- Directions for this task
Keep to one stretch of the data below, the lines from the one with "160: (433, 402)" up to and including the one with "187: (453, 426)", and return that stretch exactly.

[Keypoint correspondence data]
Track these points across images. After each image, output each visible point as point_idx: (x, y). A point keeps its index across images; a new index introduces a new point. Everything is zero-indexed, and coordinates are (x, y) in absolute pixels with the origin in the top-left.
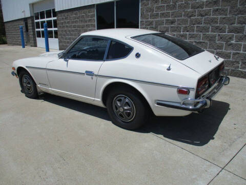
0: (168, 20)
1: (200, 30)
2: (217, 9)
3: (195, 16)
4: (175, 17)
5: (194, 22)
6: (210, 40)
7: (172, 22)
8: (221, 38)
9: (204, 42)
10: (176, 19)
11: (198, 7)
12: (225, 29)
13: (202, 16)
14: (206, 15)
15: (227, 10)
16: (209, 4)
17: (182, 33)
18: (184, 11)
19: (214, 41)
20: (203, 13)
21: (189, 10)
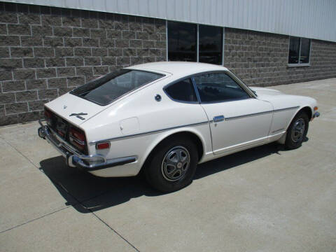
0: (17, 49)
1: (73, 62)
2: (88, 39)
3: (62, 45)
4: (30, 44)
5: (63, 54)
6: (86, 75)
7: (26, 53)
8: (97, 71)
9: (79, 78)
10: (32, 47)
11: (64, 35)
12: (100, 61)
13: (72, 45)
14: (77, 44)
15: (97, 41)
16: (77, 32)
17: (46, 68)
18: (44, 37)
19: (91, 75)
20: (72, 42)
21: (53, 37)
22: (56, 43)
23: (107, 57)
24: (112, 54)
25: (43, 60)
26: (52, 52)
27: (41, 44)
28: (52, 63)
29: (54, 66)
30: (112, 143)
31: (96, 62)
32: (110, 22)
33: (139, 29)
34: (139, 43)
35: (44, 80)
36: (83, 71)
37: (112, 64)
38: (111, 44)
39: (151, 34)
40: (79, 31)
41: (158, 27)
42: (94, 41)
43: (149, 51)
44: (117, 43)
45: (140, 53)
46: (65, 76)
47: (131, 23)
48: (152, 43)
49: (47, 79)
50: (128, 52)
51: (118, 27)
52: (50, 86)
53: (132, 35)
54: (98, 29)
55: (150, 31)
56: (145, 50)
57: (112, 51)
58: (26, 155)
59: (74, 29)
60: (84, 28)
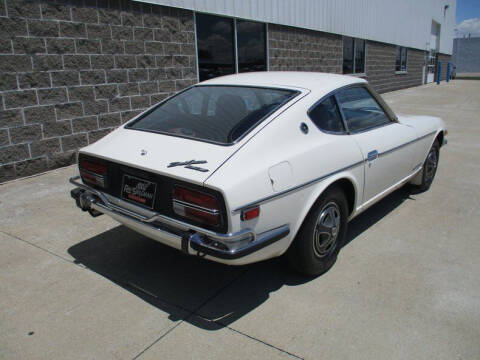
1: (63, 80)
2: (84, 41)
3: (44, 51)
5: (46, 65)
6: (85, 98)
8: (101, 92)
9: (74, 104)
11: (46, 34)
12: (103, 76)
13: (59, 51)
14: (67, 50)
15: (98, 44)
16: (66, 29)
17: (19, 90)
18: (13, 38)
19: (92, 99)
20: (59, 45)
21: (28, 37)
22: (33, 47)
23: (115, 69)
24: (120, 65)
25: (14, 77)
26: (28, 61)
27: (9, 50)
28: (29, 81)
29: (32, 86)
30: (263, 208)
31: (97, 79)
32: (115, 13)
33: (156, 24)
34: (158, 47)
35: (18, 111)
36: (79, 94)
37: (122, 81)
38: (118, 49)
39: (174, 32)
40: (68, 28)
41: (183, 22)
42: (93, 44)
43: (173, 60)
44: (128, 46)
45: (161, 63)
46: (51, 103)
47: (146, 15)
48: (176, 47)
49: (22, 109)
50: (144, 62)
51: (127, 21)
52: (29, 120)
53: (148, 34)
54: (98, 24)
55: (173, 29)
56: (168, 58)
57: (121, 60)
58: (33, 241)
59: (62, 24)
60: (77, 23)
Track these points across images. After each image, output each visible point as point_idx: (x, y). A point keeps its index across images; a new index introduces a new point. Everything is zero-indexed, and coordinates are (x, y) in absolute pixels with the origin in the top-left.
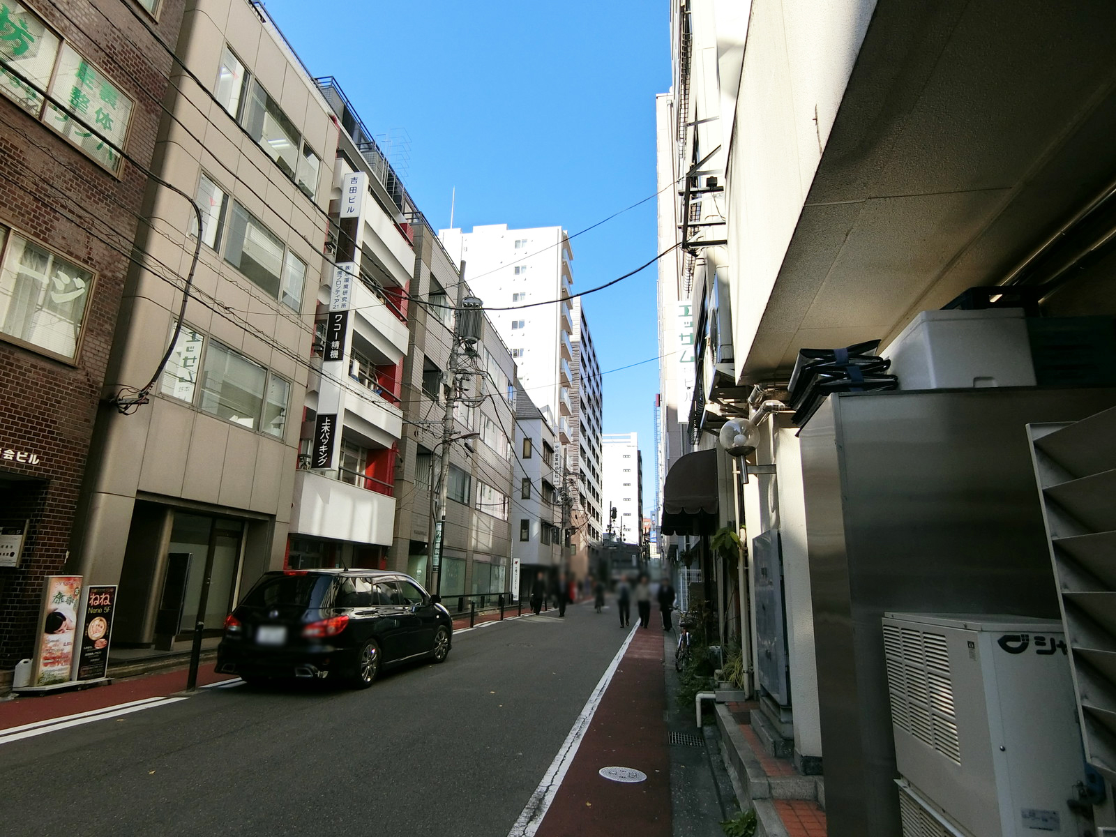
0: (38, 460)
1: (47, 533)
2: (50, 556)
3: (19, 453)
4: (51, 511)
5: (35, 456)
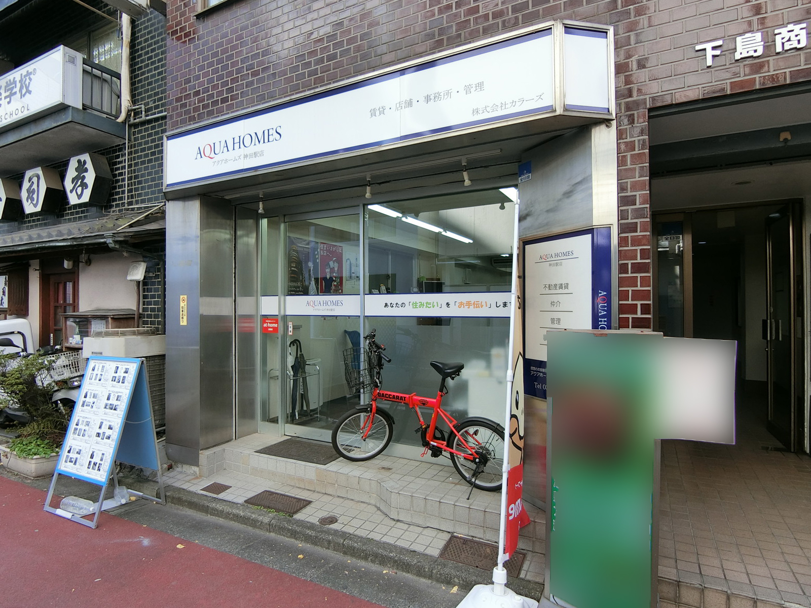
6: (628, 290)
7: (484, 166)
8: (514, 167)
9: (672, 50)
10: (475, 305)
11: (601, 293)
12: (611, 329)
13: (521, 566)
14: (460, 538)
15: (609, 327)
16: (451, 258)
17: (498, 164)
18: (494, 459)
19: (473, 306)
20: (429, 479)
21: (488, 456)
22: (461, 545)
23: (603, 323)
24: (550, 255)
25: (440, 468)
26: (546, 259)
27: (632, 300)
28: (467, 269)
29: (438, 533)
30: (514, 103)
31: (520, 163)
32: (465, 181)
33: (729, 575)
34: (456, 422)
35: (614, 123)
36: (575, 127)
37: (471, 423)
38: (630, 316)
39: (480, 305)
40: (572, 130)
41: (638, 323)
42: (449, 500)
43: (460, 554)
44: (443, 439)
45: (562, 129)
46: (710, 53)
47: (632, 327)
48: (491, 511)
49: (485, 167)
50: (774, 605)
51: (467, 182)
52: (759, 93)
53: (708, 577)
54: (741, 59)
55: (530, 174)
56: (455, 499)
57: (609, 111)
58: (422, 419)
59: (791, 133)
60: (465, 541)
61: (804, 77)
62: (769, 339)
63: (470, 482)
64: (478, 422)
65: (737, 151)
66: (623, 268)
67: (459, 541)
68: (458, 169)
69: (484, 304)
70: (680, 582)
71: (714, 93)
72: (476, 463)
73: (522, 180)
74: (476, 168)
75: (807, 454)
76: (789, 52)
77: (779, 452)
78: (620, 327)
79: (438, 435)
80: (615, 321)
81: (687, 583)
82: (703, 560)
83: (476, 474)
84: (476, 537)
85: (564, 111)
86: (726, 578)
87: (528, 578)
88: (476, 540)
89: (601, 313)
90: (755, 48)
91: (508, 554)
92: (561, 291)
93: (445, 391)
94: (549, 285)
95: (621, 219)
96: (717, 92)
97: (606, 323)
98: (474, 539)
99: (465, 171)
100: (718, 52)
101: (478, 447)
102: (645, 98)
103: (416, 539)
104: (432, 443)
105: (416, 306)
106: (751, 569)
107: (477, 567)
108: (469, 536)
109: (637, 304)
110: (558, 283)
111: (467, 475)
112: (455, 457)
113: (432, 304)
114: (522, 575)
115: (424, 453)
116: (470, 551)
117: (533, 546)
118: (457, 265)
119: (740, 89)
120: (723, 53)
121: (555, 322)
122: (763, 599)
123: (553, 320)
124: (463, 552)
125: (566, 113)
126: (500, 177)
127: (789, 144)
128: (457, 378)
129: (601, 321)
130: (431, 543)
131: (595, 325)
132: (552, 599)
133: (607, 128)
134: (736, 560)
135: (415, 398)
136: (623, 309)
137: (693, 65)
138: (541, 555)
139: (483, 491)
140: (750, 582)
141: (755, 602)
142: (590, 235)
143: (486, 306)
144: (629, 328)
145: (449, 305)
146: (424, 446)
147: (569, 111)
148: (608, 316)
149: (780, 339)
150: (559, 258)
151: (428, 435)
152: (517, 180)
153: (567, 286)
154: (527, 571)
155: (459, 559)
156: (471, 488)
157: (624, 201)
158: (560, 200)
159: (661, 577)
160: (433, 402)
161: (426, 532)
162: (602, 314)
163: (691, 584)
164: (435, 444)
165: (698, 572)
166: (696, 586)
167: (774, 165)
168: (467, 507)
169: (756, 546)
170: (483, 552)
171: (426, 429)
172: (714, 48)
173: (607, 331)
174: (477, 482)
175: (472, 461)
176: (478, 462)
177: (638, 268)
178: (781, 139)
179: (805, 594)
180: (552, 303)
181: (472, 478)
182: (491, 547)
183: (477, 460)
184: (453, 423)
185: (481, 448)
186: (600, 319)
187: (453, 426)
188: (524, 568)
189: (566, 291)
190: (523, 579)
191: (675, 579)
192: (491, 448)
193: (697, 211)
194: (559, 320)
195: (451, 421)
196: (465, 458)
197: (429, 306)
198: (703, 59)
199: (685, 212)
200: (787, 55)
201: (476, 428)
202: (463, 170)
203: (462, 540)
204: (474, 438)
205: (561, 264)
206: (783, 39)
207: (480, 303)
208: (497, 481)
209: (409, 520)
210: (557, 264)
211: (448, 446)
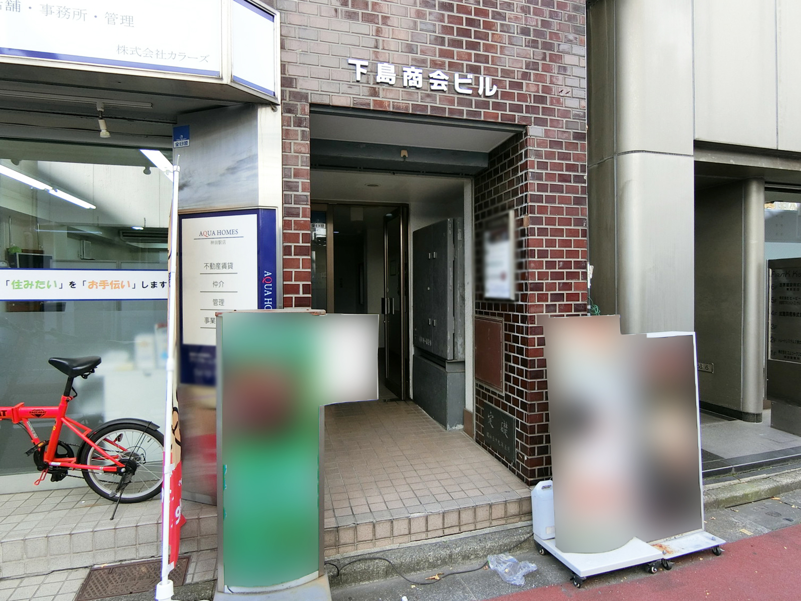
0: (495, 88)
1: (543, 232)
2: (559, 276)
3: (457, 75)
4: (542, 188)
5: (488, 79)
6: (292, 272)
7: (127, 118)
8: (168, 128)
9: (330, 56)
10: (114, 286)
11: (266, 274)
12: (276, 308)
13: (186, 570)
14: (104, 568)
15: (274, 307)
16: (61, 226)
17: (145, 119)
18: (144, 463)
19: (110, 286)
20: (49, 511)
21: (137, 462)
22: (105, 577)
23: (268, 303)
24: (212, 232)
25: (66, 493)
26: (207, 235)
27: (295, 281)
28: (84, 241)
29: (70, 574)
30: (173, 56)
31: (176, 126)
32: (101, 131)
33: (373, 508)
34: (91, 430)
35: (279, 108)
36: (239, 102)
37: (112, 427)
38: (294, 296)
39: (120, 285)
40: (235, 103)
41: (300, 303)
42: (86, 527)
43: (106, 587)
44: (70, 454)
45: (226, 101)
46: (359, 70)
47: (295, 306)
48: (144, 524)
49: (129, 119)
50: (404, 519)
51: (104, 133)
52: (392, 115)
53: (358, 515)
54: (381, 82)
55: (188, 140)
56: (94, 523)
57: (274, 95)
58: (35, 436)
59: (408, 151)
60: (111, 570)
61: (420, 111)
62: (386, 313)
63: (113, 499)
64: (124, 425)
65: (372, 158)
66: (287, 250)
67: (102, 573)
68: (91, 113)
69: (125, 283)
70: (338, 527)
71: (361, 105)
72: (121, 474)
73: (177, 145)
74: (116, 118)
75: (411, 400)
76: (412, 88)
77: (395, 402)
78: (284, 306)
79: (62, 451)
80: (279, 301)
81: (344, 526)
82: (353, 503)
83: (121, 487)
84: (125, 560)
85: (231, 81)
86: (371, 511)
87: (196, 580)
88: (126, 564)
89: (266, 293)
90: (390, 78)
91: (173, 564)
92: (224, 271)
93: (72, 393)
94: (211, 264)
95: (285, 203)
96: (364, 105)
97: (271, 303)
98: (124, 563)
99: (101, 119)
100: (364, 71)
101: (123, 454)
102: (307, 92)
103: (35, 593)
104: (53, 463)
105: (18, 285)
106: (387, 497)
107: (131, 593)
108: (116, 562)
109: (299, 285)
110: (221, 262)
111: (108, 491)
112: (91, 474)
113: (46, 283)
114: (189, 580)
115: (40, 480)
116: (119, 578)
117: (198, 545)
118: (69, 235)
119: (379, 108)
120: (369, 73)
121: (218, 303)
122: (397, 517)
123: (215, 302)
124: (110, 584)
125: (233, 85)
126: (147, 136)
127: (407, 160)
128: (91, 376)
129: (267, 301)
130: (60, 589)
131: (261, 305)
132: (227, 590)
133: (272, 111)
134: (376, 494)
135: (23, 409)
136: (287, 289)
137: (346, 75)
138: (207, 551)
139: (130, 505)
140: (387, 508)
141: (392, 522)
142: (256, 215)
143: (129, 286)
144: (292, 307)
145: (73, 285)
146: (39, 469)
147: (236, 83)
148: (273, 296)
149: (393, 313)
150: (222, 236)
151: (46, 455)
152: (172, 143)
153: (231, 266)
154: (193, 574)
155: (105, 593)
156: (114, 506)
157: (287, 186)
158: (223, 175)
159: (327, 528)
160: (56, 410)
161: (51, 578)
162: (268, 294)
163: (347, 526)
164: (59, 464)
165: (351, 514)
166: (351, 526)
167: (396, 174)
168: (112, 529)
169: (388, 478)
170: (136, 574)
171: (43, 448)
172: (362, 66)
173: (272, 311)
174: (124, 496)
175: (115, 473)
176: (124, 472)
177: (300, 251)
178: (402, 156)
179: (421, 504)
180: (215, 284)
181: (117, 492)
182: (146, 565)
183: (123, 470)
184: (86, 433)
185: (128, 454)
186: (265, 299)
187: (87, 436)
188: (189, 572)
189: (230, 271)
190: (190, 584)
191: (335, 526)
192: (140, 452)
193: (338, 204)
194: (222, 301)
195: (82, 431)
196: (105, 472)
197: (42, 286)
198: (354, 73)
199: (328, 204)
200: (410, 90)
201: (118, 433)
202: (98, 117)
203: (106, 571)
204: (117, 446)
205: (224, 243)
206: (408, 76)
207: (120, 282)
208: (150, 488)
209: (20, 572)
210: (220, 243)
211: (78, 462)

- Answer section
160: (433, 402)
161: (426, 532)
162: (602, 314)
163: (691, 584)
164: (435, 444)
165: (698, 572)
166: (696, 586)
167: (774, 165)
168: (467, 507)
169: (756, 546)
170: (483, 552)
171: (426, 429)
172: (714, 48)
173: (607, 331)
174: (477, 482)
175: (472, 461)
176: (478, 462)
177: (638, 268)
178: (781, 139)
179: (805, 594)
180: (552, 303)
181: (472, 478)
182: (491, 547)
183: (477, 460)
184: (453, 423)
185: (481, 448)
186: (600, 319)
187: (453, 426)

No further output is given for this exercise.